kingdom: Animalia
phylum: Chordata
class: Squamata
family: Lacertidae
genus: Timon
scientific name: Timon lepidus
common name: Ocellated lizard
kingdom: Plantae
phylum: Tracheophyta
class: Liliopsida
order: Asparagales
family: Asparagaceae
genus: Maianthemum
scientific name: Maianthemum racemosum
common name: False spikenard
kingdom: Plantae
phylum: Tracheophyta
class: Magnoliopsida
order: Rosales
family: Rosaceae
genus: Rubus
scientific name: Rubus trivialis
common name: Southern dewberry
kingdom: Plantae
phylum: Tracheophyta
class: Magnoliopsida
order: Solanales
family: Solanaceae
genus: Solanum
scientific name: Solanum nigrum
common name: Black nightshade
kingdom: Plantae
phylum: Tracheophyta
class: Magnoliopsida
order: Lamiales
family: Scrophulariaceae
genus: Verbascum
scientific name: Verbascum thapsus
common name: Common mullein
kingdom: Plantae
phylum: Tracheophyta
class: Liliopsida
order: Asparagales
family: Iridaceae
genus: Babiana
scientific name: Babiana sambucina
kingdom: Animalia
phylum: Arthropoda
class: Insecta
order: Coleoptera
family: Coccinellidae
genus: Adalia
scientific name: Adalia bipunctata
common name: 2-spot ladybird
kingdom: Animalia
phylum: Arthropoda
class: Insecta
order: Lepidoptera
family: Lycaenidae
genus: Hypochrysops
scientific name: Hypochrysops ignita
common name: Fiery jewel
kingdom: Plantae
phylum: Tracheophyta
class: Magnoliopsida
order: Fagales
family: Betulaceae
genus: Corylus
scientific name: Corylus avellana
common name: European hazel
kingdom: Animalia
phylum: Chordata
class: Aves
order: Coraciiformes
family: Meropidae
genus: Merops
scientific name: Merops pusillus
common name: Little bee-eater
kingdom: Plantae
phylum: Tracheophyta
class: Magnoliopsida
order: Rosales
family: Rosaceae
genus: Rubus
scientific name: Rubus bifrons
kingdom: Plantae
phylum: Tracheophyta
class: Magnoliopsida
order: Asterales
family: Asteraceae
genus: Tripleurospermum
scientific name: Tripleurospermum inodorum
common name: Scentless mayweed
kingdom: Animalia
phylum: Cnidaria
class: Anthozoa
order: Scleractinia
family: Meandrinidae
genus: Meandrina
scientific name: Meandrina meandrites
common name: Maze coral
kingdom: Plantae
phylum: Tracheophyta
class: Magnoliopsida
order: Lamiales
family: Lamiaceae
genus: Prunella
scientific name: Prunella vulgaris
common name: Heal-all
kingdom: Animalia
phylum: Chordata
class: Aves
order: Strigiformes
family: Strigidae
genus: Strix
------
* **ENUNCIADO**
Reproduce palabra por palabra todos los registros de arriba, línea por línea y sin cambiar nada.

* **RESPUESTA**
kingdom: Animalia
phylum: Chordata
class: Squamata
family: Lacertidae
genus: Timon
scientific name: Timon lepidus
common name: Ocellated lizard
kingdom: Plantae
phylum: Tracheophyta
class: Liliopsida
order: Asparagales
family: Asparagaceae
genus: Maianthemum
scientific name: Maianthemum racemosum
common name: False spikenard
kingdom: Plantae
phylum: Tracheophyta
class: Magnoliopsida
order: Rosales
family: Rosaceae
genus: Rubus
scientific name: Rubus trivialis
common name: Southern dewberry
kingdom: Plantae
phylum: Tracheophyta
class: Magnoliopsida
order: Solanales
family: Solanaceae
genus: Solanum
scientific name: Solanum nigrum
common name: Black nightshade
kingdom: Plantae
phylum: Tracheophyta
class: Magnoliopsida
order: Lamiales
family: Scrophulariaceae
genus: Verbascum
scientific name: Verbascum thapsus
common name: Common mullein
kingdom: Plantae
phylum: Tracheophyta
class: Liliopsida
order: Asparagales
family: Iridaceae
genus: Babiana
scientific name: Babiana sambucina
kingdom: Animalia
phylum: Arthropoda
class: Insecta
order: Coleoptera
family: Coccinellidae
genus: Adalia
scientific name: Adalia bipunctata
common name: 2-spot ladybird
kingdom: Animalia
phylum: Arthropoda
class: Insecta
order: Lepidoptera
family: Lycaenidae
genus: Hypochrysops
scientific name: Hypochrysops ignita
common name: Fiery jewel
kingdom: Plantae
phylum: Tracheophyta
class: Magnoliopsida
order: Fagales
family: Betulaceae
genus: Corylus
scientific name: Corylus avellana
common name: European hazel
kingdom: Animalia
phylum: Chordata
class: Aves
order: Coraciiformes
family: Meropidae
genus: Merops
scientific name: Merops pusillus
common name: Little bee-eater
kingdom: Plantae
phylum: Tracheophyta
class: Magnoliopsida
order: Rosales
family: Rosaceae
genus: Rubus
scientific name: Rubus bifrons
kingdom: Plantae
phylum: Tracheophyta
class: Magnoliopsida
order: Asterales
family: Asteraceae
genus: Tripleurospermum
scientific name: Tripleurospermum inodorum
common name: Scentless mayweed
kingdom: Animalia
phylum: Cnidaria
class: Anthozoa
order: Scleractinia
family: Meandrinidae
genus: Meandrina
scientific name: Meandrina meandrites
common name: Maze coral
kingdom: Plantae
phylum: Tracheophyta
class: Magnoliopsida
order: Lamiales
family: Lamiaceae
genus: Prunella
scientific name: Prunella vulgaris
common name: Heal-all
kingdom: Animalia
phylum: Chordata
class: Aves
order: Strigiformes
family: Strigidae
genus: Strix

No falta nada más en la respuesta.